旧日高郡三尾村(現美浜町三尾)出身のカナダ移民で、伝説の日系人野球チーム「バンクーバー朝日」のメンバーとして活躍しながら、日中戦争(支那事変)で日本の兵士として戦死した野田為雄さんが、靖国神社に祭られ、同神社の図書館に資料が残されていることが分かった。野田さんと朝日軍で一緒にプレーした新宮出身の嶋正一さんの親類(東京在住)から、日高新報社に連絡があった。
 野田さんは三尾生まれで、小学校を卒業してからカナダへ渡り、バンクーバー朝日に入団。
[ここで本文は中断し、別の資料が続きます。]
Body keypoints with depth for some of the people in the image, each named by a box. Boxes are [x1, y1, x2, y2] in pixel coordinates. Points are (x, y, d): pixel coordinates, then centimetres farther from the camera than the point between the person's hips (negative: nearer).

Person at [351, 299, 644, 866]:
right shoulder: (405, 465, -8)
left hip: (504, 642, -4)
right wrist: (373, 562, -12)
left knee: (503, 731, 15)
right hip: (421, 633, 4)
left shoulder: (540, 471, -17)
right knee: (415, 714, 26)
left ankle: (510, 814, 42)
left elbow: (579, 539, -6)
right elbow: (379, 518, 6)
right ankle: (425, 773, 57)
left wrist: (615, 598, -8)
嶋さんらとともに活躍したが、日米開戦に伴いチームは消滅し、戦後58年目の2003年、カナダ政府が朝日軍の同国野球殿堂入りを決定した。
 2年後にはBC州のスポーツ殿堂入りも決まったが、記念メダルは元選手が他界、遺族とも連絡がつかないなどの事情から、未渡しとなっているケースが多かった。野田さんのメダルも長く未渡しの状態が続いていたが、嶋さんのおいで東京に住む嶋洋文さんの調査の結果、野田さんの親類がトロントにいることが分かり、昨年4月、代理人経由で野田さんのメダルが親類に届けられた。
 野田さんは日中開戦前に日本へ帰国し、出征して中国大陸で戦死したことは分かっていたが、今回、嶋さんに友人の松宮哲さんからメールが届き、野田さんが靖国に祭られ、軍人としての資料も保管されていることが伝えられた。松宮さんは今月7日、靖国神社を参拝し、隣接する図書館の靖国偕行文庫で野田さんの資料を見つけ、野田さんが神社に祭られていることも確認できたという。
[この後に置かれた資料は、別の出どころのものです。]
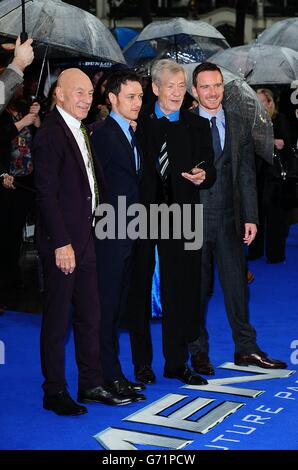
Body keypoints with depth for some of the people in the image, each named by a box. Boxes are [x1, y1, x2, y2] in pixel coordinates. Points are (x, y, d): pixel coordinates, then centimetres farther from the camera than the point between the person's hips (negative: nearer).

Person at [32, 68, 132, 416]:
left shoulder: (81, 132, 14)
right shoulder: (50, 134, -13)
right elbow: (46, 194, -18)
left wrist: (89, 235, 11)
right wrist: (61, 244, -20)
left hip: (84, 239, 9)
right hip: (61, 243, -9)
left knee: (89, 316, 13)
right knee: (57, 320, 1)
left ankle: (91, 385, 23)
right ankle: (55, 392, 11)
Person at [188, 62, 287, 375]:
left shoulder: (239, 125, 8)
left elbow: (246, 174, 7)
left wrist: (250, 217, 2)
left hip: (229, 218, 2)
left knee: (236, 283, 6)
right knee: (196, 288, 6)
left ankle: (246, 349, 16)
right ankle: (198, 352, 18)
 見つかった資料は、恩賜財団軍人援護会が編纂した「支那事変 忠勇列傳」。それによると、野田さんは1915年(大正4)4月に生まれ、旧制田辺中学校2年のときに家族とともにカナダへ移住。36年に帰国し、陸軍に入隊した。翌年、中国との戦争が始まると、勇猛で知られた通称「鯉登(こいと)部隊」(歩兵第77連隊)に編入され、歩兵砲中隊の射手として大陸の戦場を渡り歩き、38年4月16日、機関銃の弾を腹に受け、22歳で戦死した。
 資料には「氏が奮闘してたてた武功は皇軍戦史に輝き、不滅の英霊は護国の神と仰がれるであろう」などと記され、野田さんは戦死後、歩兵伍長となり、功六級金鵄勲章が贈られたとある。